Tenía una idea; una idea estúpida, pero fue la única que se me ocurrió. Me puse delante del grueso pino y sacudí el impermeable rojo ante el hombre toro, listo para saltar a un lado en el último momento.
Pero no sucedió así.
El monstruo embistió demasiado rápido, con los brazos extendidos para cortar mis vías de escape.
El tiempo se ralentizó.
Mis piernas se tensaron. Como no podía saltar a un lado, salté hacia arriba y, brincando en la cabeza de la criatura como si fuera un trampolín, giré en el aire y aterricé sobre su cuello. ¿Cómo lo hice? No tuve tiempo de analizarlo. Un micro-segundo más tarde, la cabeza del monstruo se estampó contra el árbol y el impacto casi me arranca los dientes.
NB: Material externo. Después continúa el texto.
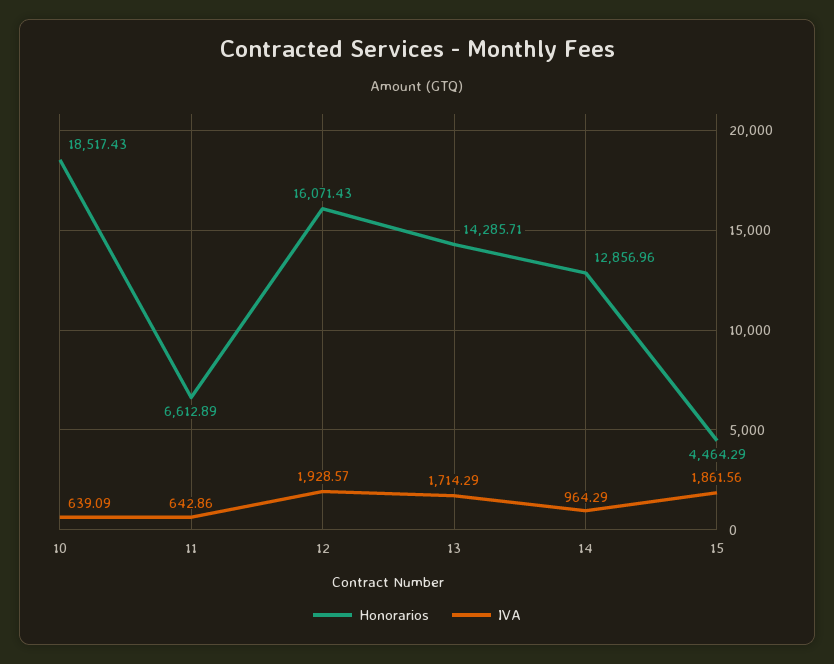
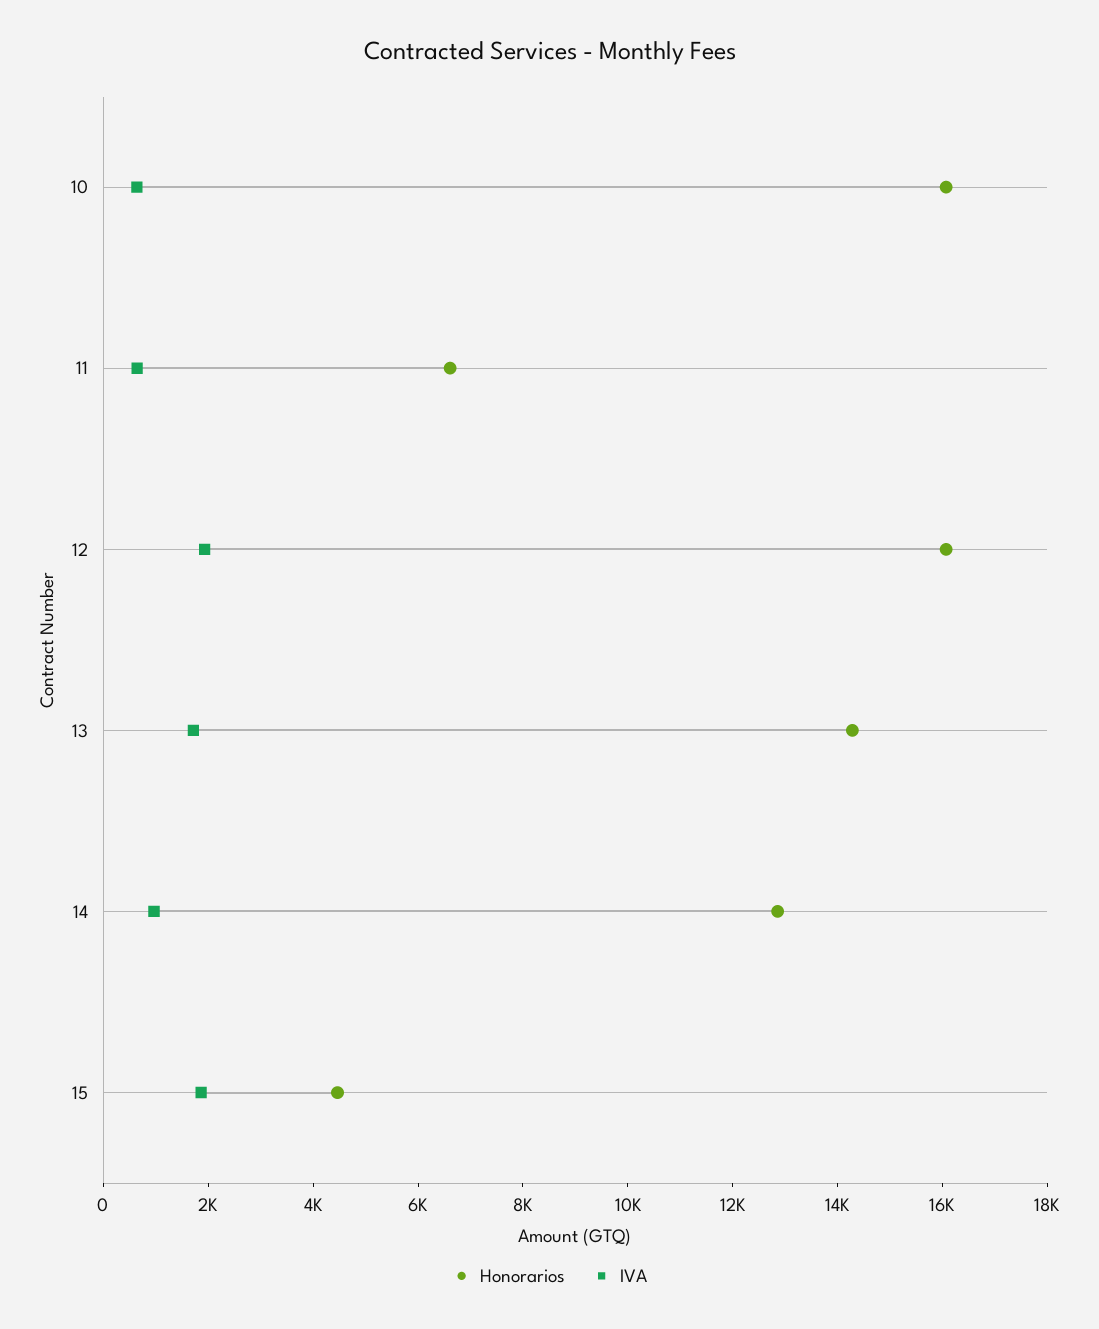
  {
    "Honorarios": {
-     "10": 18517.43,
+     "10": 16000,
      "11": 6612.89,
      "12": 16071.43,
      "13": 14285.71,
      "14": 12856.96,
      "15": 4464.29
    },
    "IVA": {
      "10": 639.09,
      "11": 642.86,
      "12": 1928.57,
      "13": 1714.29,
      "14": 964.29,
      "15": 1861.56
    }
  }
El hombre toro se sacudió, intentando derribarme. Yo me aferré a sus cuernos para no acabar en tierra. Los rayos y truenos aún eran abundantes. La lluvia me nublaba la vista y el olor a carne podrida me quemaba la nariz. El monstruo se revolvía girando como un toro de rodeo. Tendría que haber reculado hacia el árbol y aplastarme contra el tronco, pero al parecer aquella cosa sólo tenía una marcha: hacia delante.
Grover seguía gimiendo en el suelo. Quise gritarle que se callara, pero de la manera en que me estaban zarandeando de un lado a otro, si hubiese abierto la boca me habría mordido la lengua.
—¡Comida! —insistía Grover.
El hombre toro se encaró hacia él, piafó de nuevo y se preparó para embestir. Pensé en cómo había estrangulado a mi madre, cómo la había hecho desaparecer en un destello de luz, y la rabia me llenó como gasolina de alto octanaje. Le agarré un cuerno e intenté arrancárselo con todas mis fuerzas. El monstruo se tensó, soltó un gruñido de sorpresa y entonces… ¡crack! Aulló y me lanzó por los aires. Aterricé de bruces en la hierba, golpeándome la cabeza contra una piedra. Me incorporé aturdido y con la visión borrosa, pero tenía un trozo de cuerno astillado en la mano, un arma del tamaño de un cuchillo.
El monstruo embistió una vez más.
Sin pensarlo, me hice a un lado, me puse de rodillas y, cuando pasó junto a mí como una exhalación, le clavé el asta partida en un costado, hacia arriba, justo en la peluda caja torácica.
El hombre toro rugió de agonía. Se sacudió, se agarró el pecho y por fin empezó a desintegrarse; no como mi madre, en un destello de luz dorada, sino como arena que se desmorona. El viento se lo llevó a puñados, del mismo modo que a la señora Dodds.
La criatura había desaparecido.
La lluvia cesó. La tormenta aún tronaba, pero ya a lo lejos. Apestaba a ganado y me temblaban las rodillas. Sentía la cabeza como si me la hubieran partido en dos. Estaba débil, asustado y temblaba de pena. Acababa de ver a mi madre desvanecerse. Quería tumbarme en el suelo y llorar, pero Grover necesitaba ayuda, así que me las apañé para tirar de él y adentrarme a trompicones en el valle, hacia las luces de la granja. Lloraba, llamaba a mi madre, pero seguí arrastrando a Grover: no pensaba dejarlo en la estacada.
Lo último que recuerdo es que me derrumbé en un porche de madera, mirando un ventilador de techo que giraba sobre mi cabeza, polillas revoloteando alrededor de una luz amarilla, y los rostros severos de un hombre barbudo de expresión familiar y una chica guapa con una melena rubia ondulada de princesa. Ambos me miraban, y la chica dijo:
—Es él. Tiene que serlo.
—Silencio, Annabeth —repuso el hombre—. El chico está consciente. Llévalo dentro.